- **What you need to do**: For this exercise, report every line of the material that includes "following".

- **Recorded data**:
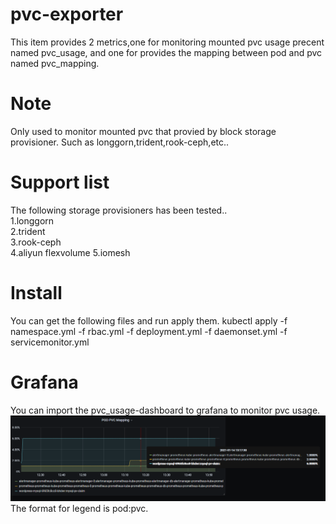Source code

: # pvc-exporter
This item provides 2 metrics,one for monitoring mounted pvc usage precent named pvc_usage, and one for provides the mapping between pod and pvc named pvc_mapping.

# Note
Only used to monitor mounted pvc that provied by block storage provisioner. Such as longgorn,trident,rook-ceph,etc..

# Support list
The following storage provisioners has been tested..  
1.longgorn  
2.trident  
3.rook-ceph  
4.aliyun flexvolume
5.iomesh
 
# Install
You can get the following files and run apply them.
kubectl apply -f namespace.yml -f rbac.yml -f deployment.yml -f daemonset.yml -f servicemonitor.yml

# Grafana

You can import the pvc_usage-dashboard to grafana to monitor pvc usage.
![grafana-1](./grafana-1.PNG)
The format for legend is pod:pvc.
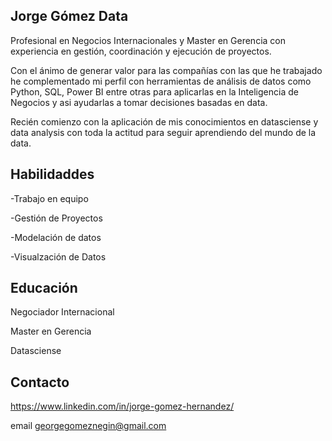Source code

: ## Jorge Gómez Data

Profesional en Negocios Internacionales y Master en Gerencia con experiencia en gestión, coordinación y ejecución de proyectos.

Con el ánimo de generar valor para las compañías con las que he trabajado he complementado mi perfil con herramientas de análisis de datos como Python, SQL, Power BI entre otras para aplicarlas en la Inteligencia de Negocios y asi ayudarlas a tomar decisiones basadas en data.

Recién comienzo con la aplicación de mis conocimientos en datasciense y data analysis con toda la actitud para seguir aprendiendo del mundo de la data.

## Habilidaddes
-Trabajo en equipo

-Gestión de Proyectos

-Modelación de datos

-Visualzación de Datos


## Educación

Negociador Internacional

Master en Gerencia

Datasciense

## Contacto

https://www.linkedin.com/in/jorge-gomez-hernandez/

email georgegomeznegin@gmail.com

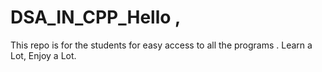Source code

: # DSA_IN_CPP_Hello ,

This repo is for the students for easy access to all the programs .
Learn a Lot, Enjoy a Lot.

- **Answer to this exercise**:
The following storage provisioners has been tested..  
You can get the following files and run apply them.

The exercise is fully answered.